<<<<

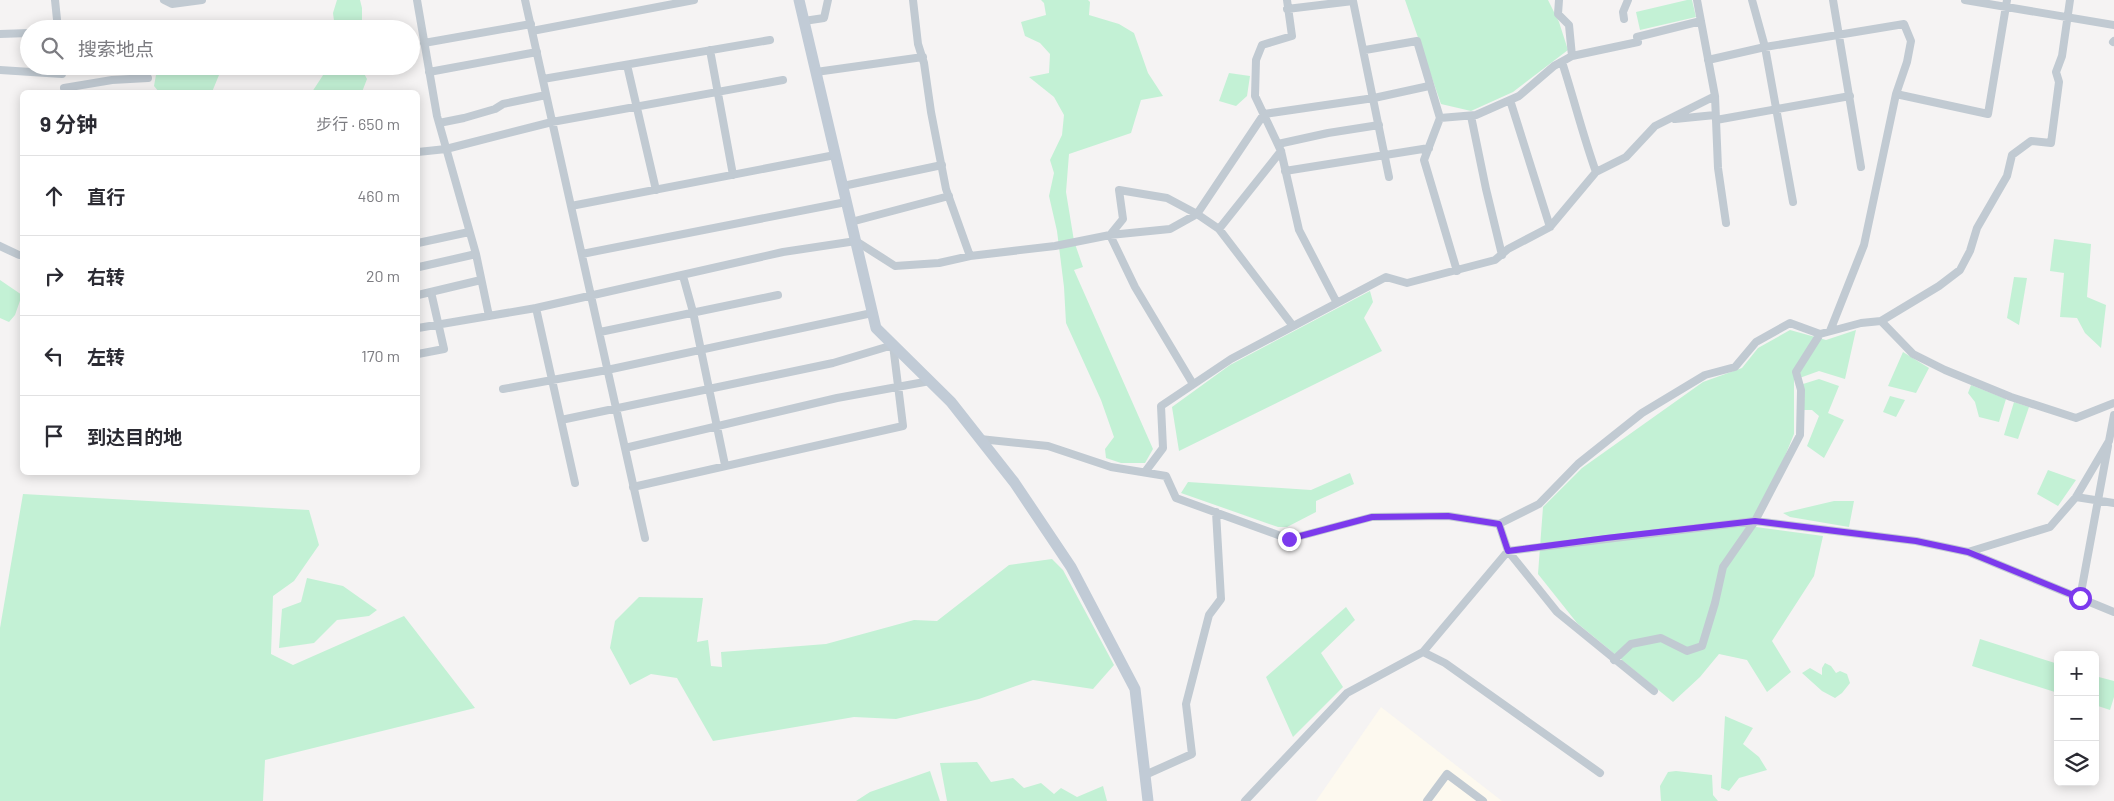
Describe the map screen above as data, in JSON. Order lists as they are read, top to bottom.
{
  "page": {
    "search": "搜索地点",
    "heading": ["9 分钟", "步行 · 650 m"],
    "list": [
      ["直行", "460 m"],
      ["右转", "20 m"],
      ["左转", "170 m"],
      "到达目的地"
    ],
    "map_buttons": ["+", "−"]
  }
}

>>>>

- [WORK ITEM] Write out every line above again exactly, with the pictures left out.

- [ANSWER BOX]
Describe the map screen above as data, in JSON. Order lists as they are read, top to bottom.
{
  "page": {
    "search": "搜索地点",
    "heading": ["9 分钟", "步行 · 650 m"],
    "list": [
      ["直行", "460 m"],
      ["右转", "20 m"],
      ["左转", "170 m"],
      "到达目的地"
    ],
    "map_buttons": ["+", "−"]
  }
}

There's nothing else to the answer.